Juntos se encaminaron hacia una senda que, pese a conocer el lugar como la palma de su mano, era la primera vez que Serafín veía. Conforme se internaban por ella, la vegetación que se extendía a ambos lados del camino, cuya exuberancia contrastaba con la existente en la zona, se iba haciendo más espesa. El denso entramado del ramaje de los grandes árboles y el tupido follaje de los arbustos, formaban un túnel que la luz atravesaba cada vez con mayor dificultad. El trayecto comenzaba a hacerse largo, y un gélido frío se iba adueñando poco a poco del cuerpo desnudo de Serafín. Al fin llegaron a un punto en que la luz dejó de penetrar a través de aquella bóveda vegetal y reinó la oscuridad absoluta. Entonces la joven, contra toda lógica, comenzó a avanzar más y más rápido, hasta alcanzar una velocidad endiablada, arrastrando tras de sí a Serafín. Éste, que intentaba zafarse de aquella mano que lo aferraba fuertemente, era presa de un gran vértigo que le provocaba enormes deseos de vomitar. A lo lejos vislumbró un minúsculo círculo luminoso, que parecía la salida de aquel interminable y claustrofóbico túnel. Después ya no sintió nada más.

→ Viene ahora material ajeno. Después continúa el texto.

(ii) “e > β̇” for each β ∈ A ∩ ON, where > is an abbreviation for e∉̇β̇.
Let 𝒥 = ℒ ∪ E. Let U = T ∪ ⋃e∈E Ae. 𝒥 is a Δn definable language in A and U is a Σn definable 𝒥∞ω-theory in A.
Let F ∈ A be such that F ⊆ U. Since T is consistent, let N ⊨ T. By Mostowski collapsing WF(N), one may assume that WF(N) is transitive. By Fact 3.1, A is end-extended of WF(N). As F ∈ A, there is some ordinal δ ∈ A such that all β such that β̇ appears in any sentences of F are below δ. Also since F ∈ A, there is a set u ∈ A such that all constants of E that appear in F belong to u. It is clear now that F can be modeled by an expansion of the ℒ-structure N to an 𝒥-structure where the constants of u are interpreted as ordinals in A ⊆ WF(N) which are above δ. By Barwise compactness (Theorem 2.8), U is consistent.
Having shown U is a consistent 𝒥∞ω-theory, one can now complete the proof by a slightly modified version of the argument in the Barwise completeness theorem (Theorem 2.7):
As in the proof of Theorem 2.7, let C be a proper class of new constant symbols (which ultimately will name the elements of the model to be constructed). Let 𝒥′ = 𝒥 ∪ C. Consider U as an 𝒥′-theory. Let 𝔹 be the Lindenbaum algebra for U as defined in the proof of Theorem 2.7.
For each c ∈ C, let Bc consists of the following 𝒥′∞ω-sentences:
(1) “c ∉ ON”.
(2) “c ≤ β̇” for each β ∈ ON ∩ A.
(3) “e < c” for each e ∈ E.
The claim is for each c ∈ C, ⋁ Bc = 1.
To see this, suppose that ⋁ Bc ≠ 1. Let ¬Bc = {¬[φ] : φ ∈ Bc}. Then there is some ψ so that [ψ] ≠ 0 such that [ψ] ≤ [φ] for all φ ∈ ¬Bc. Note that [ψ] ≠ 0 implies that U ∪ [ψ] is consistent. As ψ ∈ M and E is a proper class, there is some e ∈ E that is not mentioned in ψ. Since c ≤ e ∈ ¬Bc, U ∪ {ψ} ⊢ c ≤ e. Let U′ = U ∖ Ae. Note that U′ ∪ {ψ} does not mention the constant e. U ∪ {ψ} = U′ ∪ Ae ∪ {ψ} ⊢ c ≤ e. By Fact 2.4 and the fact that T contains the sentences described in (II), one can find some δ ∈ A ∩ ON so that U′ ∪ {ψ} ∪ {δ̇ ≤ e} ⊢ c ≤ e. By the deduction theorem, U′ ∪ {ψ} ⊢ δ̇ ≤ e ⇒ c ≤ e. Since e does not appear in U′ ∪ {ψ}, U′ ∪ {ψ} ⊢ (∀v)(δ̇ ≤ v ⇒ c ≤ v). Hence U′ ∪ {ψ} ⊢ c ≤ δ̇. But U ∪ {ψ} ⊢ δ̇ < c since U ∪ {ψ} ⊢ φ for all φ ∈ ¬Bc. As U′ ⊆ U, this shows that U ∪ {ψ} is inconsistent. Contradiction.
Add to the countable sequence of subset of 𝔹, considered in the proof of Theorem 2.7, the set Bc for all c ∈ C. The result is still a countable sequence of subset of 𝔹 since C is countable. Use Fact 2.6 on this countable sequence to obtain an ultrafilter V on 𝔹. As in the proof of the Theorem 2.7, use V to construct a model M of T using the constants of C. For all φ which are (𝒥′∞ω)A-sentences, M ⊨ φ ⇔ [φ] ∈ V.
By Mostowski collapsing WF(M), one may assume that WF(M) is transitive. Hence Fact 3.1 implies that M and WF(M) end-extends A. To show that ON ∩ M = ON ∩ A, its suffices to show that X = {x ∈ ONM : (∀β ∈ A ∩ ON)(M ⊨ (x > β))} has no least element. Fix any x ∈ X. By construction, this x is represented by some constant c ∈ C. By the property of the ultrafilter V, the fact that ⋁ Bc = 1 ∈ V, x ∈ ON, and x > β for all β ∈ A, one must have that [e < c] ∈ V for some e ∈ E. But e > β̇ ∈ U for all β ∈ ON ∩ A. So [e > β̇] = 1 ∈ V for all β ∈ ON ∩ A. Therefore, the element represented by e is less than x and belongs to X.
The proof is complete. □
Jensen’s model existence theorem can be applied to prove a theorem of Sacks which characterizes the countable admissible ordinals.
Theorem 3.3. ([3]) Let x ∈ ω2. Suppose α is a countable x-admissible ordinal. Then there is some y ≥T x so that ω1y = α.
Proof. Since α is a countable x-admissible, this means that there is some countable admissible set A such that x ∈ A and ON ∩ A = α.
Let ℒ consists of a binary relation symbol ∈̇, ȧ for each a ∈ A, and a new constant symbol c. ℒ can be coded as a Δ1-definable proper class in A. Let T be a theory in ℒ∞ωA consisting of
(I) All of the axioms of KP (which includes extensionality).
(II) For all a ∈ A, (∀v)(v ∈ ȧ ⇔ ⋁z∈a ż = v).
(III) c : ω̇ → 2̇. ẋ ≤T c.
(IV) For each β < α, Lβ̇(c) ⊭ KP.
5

Una vez que hubo oscurecido y en vista de la tardanza, el hijo mayor de Serafín, con quien éste vivía, comenzó a preocuparse y decidió salir a buscarlo por el pueblo. Después de una infructuosa búsqueda se encaminó, como último recurso, a la taberna, pues, aunque su padre no era hombre al que le gustara frecuentar estos sitios, le unía una buena amistad con la dueña, por lo que alguna que otra vez se dejaba caer por allí a charlar un rato con ella. Al preguntar por su padre, percibió que los parroquianos que se encontraban en el local intercambiaron miradas, de una forma un tanto extraña y sospechosa. Fina, la dueña, le informó que su padre hacía varios días que no pasaba a visitarla. Al salir, un borracho que a duras penas se sostenía en píe, apoyado en la barra del bar, le miró con los ojos fuera de sí y balbuceó: "La he visto. He visto a la aparecida. Estaba allí en el mirador. Estaba allí esta tarde". El hijo de Serafín no escuchó más. Sin perder tiempo regreso a su casa, cogió el ciclomotor y se dirigió, por el camino del río, hasta el mirador. Al llegar, desgraciadamente, sus sospechas, que se negaba a aceptar por parecerle absurdas y porque él no era persona supersticiosa, se confirmaron. Tiradas en el suelo del mirador se encontraban las prendas que vestía su padre aquella tarde, sin que hubiera el menor rastro de él. Resulta obvio añadir que el cuerpo de Serafín jamás fue encontrado, pasando a formar parte de la leyenda.